Abstract

This is a paper I presented at the IVR in Lund in 2003 in a special workshop entitled “Transparent Autonomy of Law: Linking Legal and Moral Validity.” It is a comment on the first book by Henrik Palmer Olsen and Stuart Toddington, Law in its Own Right. The reason to post it now is that they respond to this criticism in their second book Architectures of Justice. Legal theory and the Idea of Institutional Design (Ashgate 2007).In their book Law in its Own Right, Henrik Palmer Olsen and Stuart Toddington defend the idea of the transparent autonomy of law. The important claim they make is that the substantive moral reasons for law as an autonomous system can never be made completely invisible, because law’s authority relies on its promise to solve or prevent moral conflicts. In my view, this connection between legal validity and moral reasons is well argued, but I disagree with the way they further develop their view on the moral background of law.

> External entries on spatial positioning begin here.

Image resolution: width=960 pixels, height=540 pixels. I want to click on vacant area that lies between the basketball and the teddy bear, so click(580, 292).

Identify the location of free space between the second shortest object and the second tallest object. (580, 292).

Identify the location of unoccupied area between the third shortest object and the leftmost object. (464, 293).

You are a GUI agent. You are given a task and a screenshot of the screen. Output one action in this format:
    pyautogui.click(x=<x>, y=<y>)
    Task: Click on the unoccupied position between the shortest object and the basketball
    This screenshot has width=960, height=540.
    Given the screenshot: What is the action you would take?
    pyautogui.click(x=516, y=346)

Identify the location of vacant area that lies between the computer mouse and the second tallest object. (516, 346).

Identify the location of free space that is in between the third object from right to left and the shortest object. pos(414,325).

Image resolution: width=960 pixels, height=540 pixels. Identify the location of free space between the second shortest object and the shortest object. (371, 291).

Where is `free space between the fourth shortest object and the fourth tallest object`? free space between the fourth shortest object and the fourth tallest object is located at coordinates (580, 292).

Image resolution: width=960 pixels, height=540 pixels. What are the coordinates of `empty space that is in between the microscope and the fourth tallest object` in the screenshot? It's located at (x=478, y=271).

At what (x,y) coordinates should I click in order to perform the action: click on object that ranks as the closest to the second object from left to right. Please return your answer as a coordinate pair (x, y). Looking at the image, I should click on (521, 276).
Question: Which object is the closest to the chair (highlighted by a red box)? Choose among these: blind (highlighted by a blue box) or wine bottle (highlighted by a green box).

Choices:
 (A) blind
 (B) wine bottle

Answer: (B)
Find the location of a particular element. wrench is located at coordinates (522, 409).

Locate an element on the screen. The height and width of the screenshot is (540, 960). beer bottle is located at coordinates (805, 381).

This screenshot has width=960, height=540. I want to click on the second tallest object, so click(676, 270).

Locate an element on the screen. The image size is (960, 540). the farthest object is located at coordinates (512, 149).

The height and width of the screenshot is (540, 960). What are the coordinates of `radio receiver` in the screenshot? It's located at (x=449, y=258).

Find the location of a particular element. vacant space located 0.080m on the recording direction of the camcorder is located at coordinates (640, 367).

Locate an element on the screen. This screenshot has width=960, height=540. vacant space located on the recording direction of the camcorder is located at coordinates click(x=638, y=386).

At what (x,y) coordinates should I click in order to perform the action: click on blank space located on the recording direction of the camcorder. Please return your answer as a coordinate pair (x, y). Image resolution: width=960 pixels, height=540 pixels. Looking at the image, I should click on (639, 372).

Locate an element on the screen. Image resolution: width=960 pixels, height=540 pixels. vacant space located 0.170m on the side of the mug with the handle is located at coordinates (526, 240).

In particular, there are two points of disagreement I want to explore further.First, I disagree with the need to use an objectivist, rationalistic, moral epistemology as a basis to weigh the reasons for a legal decision. From the need for a coherent justification of a legal decision, it is not a necessary step to appeal to sound foundational principles. If we focus on the justification of a particular legal decision, it is enough to appeal to reasons for a solution which are acceptable within the legal practice. This can be defended on the basis of a pragmatist epistemology.Second, I disagree with the claim that it is possible to arrive at a hierarchy or commensurability of values. In my view, it is possible to distinguish the a priori incommensurability of values from the need for a reasoned choice between values in a particular situation. This entails that complete abstract justification of a system of values is impossible but practical justification of concrete problem-solving is seen as more important.